Configuring and Deploying the OpenTelemetry Collector with Helm (1/2)

Apr 21, 2024

Introduction

This article will go over a minimal deploying the OpenTelemetry Collector Helm chart to a Kubernetes cluster. OpenTelemetry (OTel) is an open source, vendor agnostic platform for collecting, processing, and exporting telemetry data, including logs, metrics, and traces. The OpenTelemetry Collector is the agent responsible for handling telemetry data end-to-end, and can be deployed with various configurations. For more information about the OTel project and collector, check out their official documentation.

Prerequisites

You will need the following:

A Kubernetes instance
- This can be a local cluster like Minikube, or a cloud provider like GKE, EKS, or AKS. For this article, I will be using Minikube.
Kubectl
- This is the Kubernetes command line tool. You can install it by following the instructions here.
Helm CLI
- Helm is a package manager for Kubernetes. You can install Helm by following the instructions here.
Docker
- You can find Docker installation instructions here.

Configuring the Collector

The first step is to decide on our configuration for the OTel Collector. All of our configuration will be done in a values.yaml file, which will be passed to the OTel Collector Helm chart. The full schema and options for the chart can be referenced here.

Choosing a Deployment Mode

In our values.yaml file, we will set our deployment mode using the following header:

mode: "daemonset"

* [Input data]
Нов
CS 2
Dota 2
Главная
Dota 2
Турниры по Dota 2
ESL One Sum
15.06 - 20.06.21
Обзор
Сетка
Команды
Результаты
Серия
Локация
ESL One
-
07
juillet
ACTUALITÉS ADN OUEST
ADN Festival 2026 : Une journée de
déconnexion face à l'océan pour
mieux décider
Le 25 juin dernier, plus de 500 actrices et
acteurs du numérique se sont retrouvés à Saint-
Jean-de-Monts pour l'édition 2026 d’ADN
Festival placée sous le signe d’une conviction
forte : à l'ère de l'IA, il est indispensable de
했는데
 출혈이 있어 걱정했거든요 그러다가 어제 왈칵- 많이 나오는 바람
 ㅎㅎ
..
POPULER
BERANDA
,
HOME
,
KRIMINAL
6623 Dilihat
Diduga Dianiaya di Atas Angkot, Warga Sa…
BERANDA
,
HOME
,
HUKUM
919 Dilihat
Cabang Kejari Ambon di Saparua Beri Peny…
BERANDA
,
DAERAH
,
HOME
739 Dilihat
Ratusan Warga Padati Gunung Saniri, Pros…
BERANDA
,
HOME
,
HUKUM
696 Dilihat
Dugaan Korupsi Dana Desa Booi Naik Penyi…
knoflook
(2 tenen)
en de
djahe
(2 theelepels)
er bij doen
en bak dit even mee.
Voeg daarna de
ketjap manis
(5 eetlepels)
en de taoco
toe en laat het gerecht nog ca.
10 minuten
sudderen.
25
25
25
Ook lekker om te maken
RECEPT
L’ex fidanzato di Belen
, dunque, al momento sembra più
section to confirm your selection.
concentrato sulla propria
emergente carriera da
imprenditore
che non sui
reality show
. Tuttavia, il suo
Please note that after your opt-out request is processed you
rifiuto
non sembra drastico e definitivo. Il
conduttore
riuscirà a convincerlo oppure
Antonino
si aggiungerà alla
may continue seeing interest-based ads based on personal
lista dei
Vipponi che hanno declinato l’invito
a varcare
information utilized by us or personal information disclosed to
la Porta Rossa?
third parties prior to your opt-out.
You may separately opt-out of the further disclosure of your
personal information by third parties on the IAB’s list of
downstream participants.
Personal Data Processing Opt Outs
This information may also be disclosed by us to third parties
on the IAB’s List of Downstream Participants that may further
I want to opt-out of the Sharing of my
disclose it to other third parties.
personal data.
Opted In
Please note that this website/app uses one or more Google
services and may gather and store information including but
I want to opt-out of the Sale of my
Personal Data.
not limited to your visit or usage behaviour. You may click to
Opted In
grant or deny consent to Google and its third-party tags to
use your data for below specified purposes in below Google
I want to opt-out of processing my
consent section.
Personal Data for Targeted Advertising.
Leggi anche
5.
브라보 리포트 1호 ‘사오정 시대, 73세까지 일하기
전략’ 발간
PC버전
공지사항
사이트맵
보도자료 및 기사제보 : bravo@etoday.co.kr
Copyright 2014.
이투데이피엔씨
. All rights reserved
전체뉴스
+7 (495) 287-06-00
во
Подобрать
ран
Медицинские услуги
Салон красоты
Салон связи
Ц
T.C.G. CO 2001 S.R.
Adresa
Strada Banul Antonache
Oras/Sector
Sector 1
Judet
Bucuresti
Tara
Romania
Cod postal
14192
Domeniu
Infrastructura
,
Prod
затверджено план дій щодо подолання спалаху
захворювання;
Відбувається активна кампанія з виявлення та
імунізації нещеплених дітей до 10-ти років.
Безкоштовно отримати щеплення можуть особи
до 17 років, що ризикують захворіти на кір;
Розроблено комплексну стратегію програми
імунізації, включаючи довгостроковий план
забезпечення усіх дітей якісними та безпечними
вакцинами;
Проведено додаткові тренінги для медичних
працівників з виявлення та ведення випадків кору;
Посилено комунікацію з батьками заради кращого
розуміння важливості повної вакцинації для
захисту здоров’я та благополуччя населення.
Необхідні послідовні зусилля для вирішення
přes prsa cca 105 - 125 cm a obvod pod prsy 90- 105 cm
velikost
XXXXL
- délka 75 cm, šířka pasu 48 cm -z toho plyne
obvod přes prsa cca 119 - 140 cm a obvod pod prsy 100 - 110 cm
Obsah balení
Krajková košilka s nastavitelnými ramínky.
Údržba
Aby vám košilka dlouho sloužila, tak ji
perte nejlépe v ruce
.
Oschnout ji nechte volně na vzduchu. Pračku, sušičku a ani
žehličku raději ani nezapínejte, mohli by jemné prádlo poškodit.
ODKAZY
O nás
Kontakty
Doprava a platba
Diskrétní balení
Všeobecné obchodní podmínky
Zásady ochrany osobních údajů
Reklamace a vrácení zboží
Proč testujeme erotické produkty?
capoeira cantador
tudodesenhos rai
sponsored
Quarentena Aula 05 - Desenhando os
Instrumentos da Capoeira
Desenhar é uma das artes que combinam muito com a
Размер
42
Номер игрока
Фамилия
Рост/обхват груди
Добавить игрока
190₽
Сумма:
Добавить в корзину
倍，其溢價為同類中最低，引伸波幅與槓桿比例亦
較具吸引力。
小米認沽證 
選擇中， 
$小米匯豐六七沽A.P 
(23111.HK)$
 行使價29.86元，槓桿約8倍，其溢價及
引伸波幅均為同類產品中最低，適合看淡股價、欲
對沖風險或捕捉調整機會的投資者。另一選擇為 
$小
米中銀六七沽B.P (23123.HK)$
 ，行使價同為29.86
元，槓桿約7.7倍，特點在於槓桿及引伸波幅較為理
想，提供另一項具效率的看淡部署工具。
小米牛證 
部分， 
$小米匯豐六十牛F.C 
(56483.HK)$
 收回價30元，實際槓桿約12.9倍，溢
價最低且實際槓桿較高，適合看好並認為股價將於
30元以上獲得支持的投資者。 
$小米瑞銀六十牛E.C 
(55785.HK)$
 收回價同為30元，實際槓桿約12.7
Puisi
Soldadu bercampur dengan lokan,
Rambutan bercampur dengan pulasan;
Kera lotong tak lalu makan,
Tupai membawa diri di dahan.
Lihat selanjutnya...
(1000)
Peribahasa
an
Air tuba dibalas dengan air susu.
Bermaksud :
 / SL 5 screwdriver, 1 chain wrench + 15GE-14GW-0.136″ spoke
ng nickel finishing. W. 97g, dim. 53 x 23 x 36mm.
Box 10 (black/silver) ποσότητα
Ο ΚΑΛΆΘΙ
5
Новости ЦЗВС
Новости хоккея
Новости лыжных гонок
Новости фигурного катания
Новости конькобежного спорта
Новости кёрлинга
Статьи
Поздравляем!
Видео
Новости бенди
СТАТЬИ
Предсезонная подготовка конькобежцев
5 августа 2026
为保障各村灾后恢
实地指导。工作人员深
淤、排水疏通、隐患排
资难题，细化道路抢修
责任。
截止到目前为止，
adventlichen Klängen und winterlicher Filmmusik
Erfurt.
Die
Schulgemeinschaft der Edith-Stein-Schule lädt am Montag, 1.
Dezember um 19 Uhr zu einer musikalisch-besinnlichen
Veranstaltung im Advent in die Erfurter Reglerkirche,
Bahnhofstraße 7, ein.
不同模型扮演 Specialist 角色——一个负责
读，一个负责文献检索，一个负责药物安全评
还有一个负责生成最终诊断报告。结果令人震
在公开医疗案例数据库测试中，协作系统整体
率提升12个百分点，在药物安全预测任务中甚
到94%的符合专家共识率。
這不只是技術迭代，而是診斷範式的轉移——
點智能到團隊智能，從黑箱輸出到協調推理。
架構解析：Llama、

* [Work instruction 1] Edit the records from their first line up to and including the line with "Personal Data Processing Opt Outs", changing "Dilihat" to "Views" and keeping everything else the same.
* [Work instruction 2] Pick up the article on deploying the OpenTelemetry Collector with Helm where it stops, and keep writing.

* [Task output 1]
Нов
CS 2
Dota 2
Главная
Dota 2
Турниры по Dota 2
ESL One Sum
15.06 - 20.06.21
Обзор
Сетка
Команды
Результаты
Серия
Локация
ESL One
-
07
juillet
ACTUALITÉS ADN OUEST
ADN Festival 2026 : Une journée de
déconnexion face à l'océan pour
mieux décider
Le 25 juin dernier, plus de 500 actrices et
acteurs du numérique se sont retrouvés à Saint-
Jean-de-Monts pour l'édition 2026 d’ADN
Festival placée sous le signe d’une conviction
forte : à l'ère de l'IA, il est indispensable de
했는데
 출혈이 있어 걱정했거든요 그러다가 어제 왈칵- 많이 나오는 바람
 ㅎㅎ
..
POPULER
BERANDA
,
HOME
,
KRIMINAL
6623 Views
Diduga Dianiaya di Atas Angkot, Warga Sa…
BERANDA
,
HOME
,
HUKUM
919 Views
Cabang Kejari Ambon di Saparua Beri Peny…
BERANDA
,
DAERAH
,
HOME
739 Views
Ratusan Warga Padati Gunung Saniri, Pros…
BERANDA
,
HOME
,
HUKUM
696 Views
Dugaan Korupsi Dana Desa Booi Naik Penyi…
knoflook
(2 tenen)
en de
djahe
(2 theelepels)
er bij doen
en bak dit even mee.
Voeg daarna de
ketjap manis
(5 eetlepels)
en de taoco
toe en laat het gerecht nog ca.
10 minuten
sudderen.
25
25
25
Ook lekker om te maken
RECEPT
L’ex fidanzato di Belen
, dunque, al momento sembra più
section to confirm your selection.
concentrato sulla propria
emergente carriera da
imprenditore
che non sui
reality show
. Tuttavia, il suo
Please note that after your opt-out request is processed you
rifiuto
non sembra drastico e definitivo. Il
conduttore
riuscirà a convincerlo oppure
Antonino
si aggiungerà alla
may continue seeing interest-based ads based on personal
lista dei
Vipponi che hanno declinato l’invito
a varcare
information utilized by us or personal information disclosed to
la Porta Rossa?
third parties prior to your opt-out.
You may separately opt-out of the further disclosure of your
personal information by third parties on the IAB’s list of
downstream participants.
Personal Data Processing Opt Outs

* [Task output 2]
The valid options for this field are daemonset, deployment, and statefulset. Each of these options has a different use case:

daemonset: This ensures that a OTel Collector pod is running on each node, and is the recommended deployment mode. This is especially useful for cluster-wide log collection, as the mechanism the OTel Collector uses to collect logs operates through mounting a volume from the node where the pod writes its stdout logs. Therefore, if a collector pod is running on each node, all logs are guaranteed to be collected. However, there are particular metrics receivers, such as the k8s_cluster receiver, that will return duplicate data if there are multiple collector pods running.
statefulset: This is a more performant option for monitoring resources that are not local to particular nodes, such as Services and Ingresses. A StatefulSet will retain unique identifiers for each replica across restarts, and provides guarantees regarding the scheduling order of pods. This is useful when leveraging persistent Kubernetes storage resources - for example, writing logs to a PersistentVolumeClaim that is mounted to external storage.
deployment: This is the most flexible option. Deployments are stateless, so they scale horizontally quickly and are easy to manage. This is a good option for running one-off replicas designated for cluster-wide host metric collection.

Structure of the OTel Collector

Before we dive into further configuring the collector, let’s take a look at how the collector is structured. The OTel Collector utilizes three main components when processing telemetry data: receivers, processors, and exporters. Later in the configuration, these three components will be combined in a pipeline to describe how telemetry data is processed end-to-end.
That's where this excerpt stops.